■ **Dataset section**:
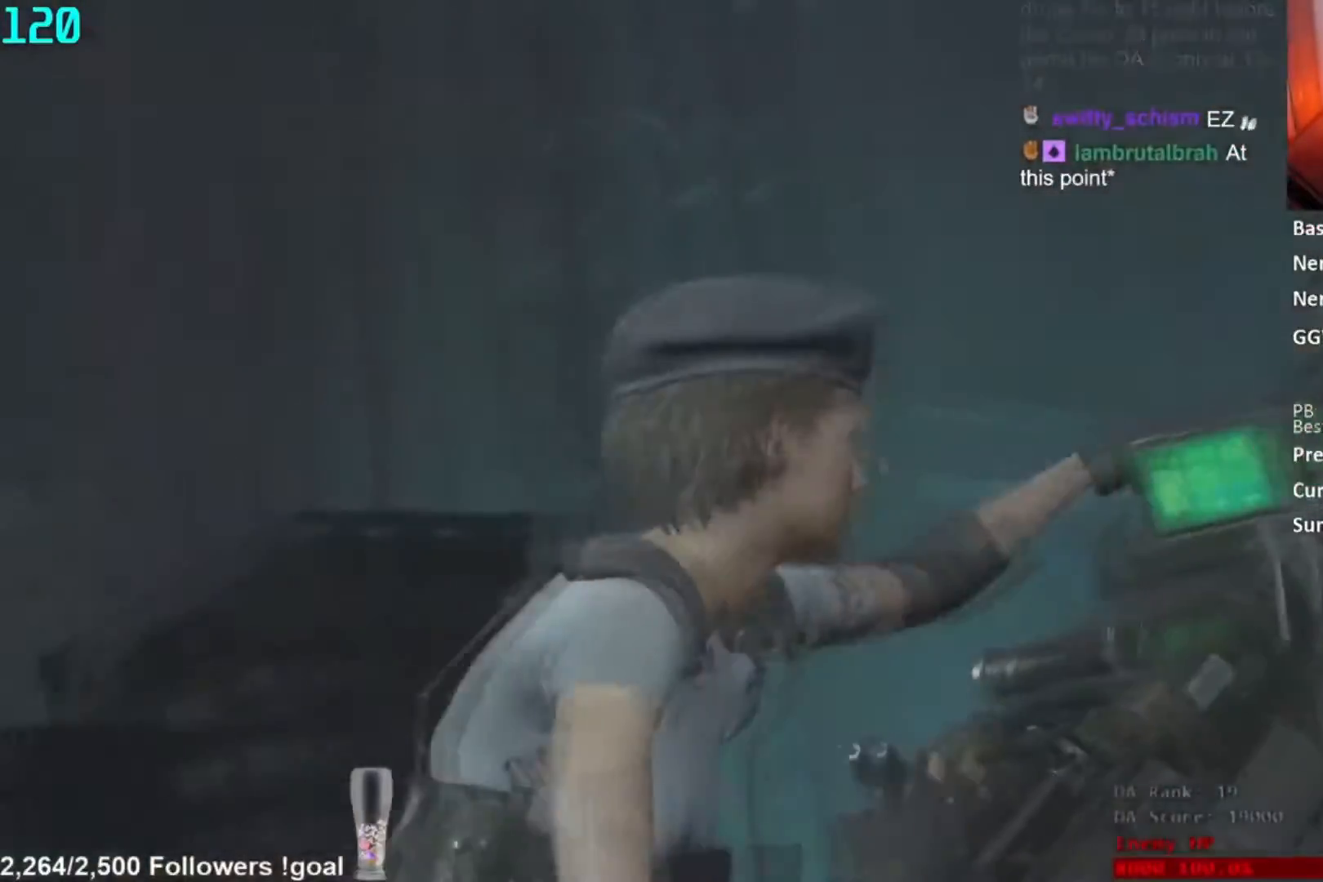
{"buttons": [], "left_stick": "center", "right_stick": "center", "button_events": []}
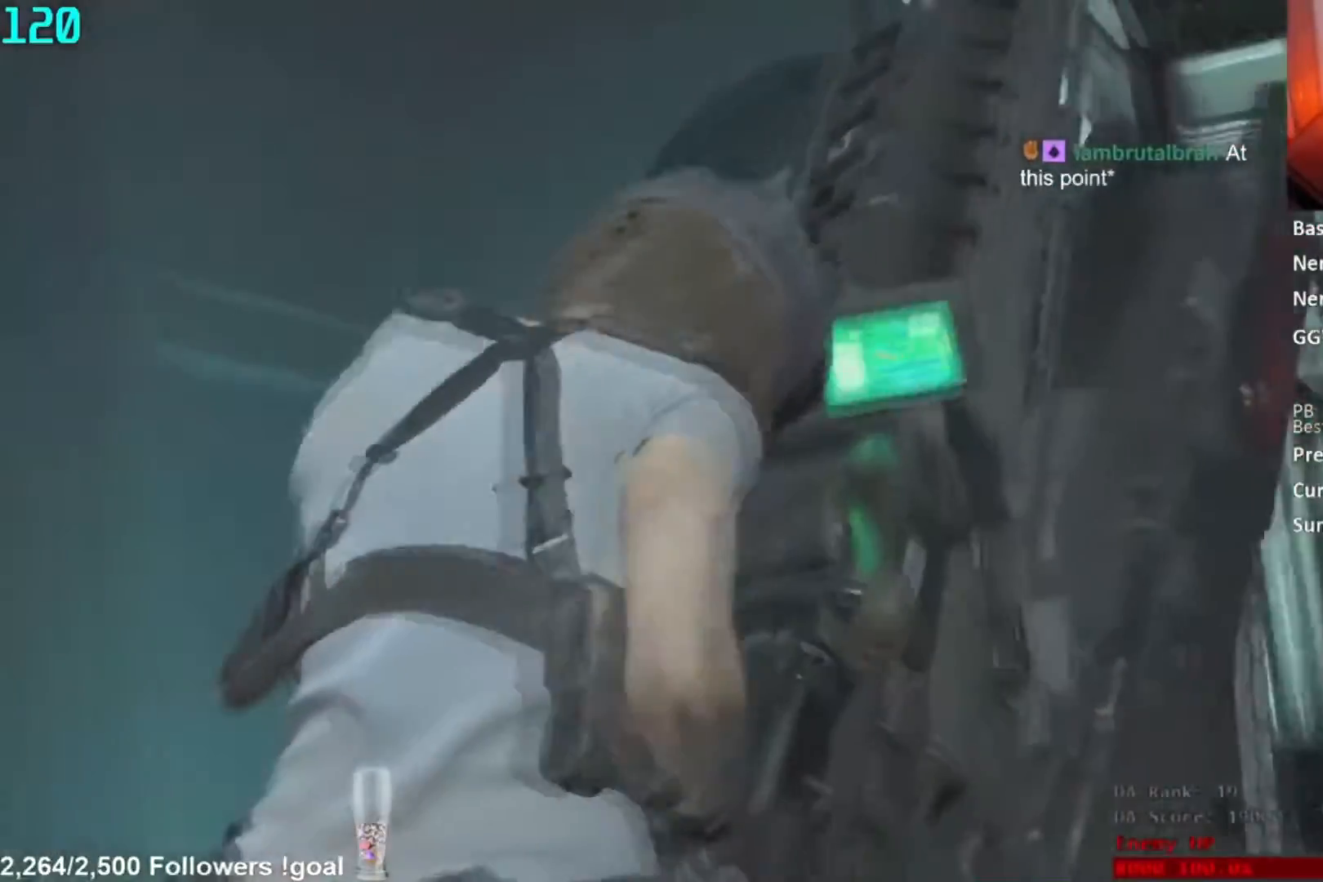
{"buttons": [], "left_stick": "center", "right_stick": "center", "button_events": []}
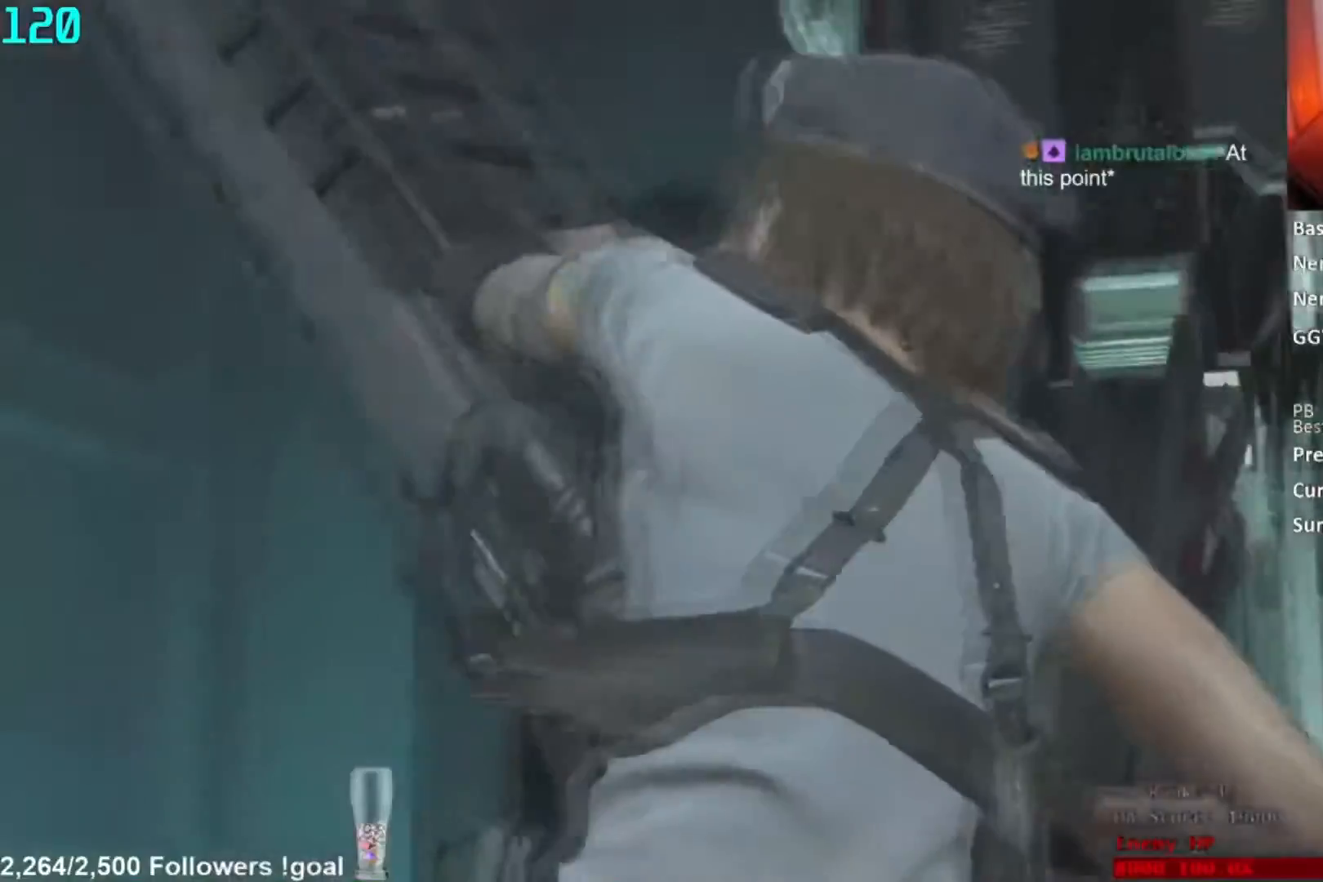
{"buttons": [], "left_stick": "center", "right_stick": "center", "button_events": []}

■ **What to work on**: Return the full material word for word. Do not include the pictures.

■ **Reply**:
{"buttons": [], "left_stick": "center", "right_stick": "center", "button_events": []}
{"buttons": [], "left_stick": "center", "right_stick": "center", "button_events": []}
{"buttons": [], "left_stick": "center", "right_stick": "center", "button_events": []}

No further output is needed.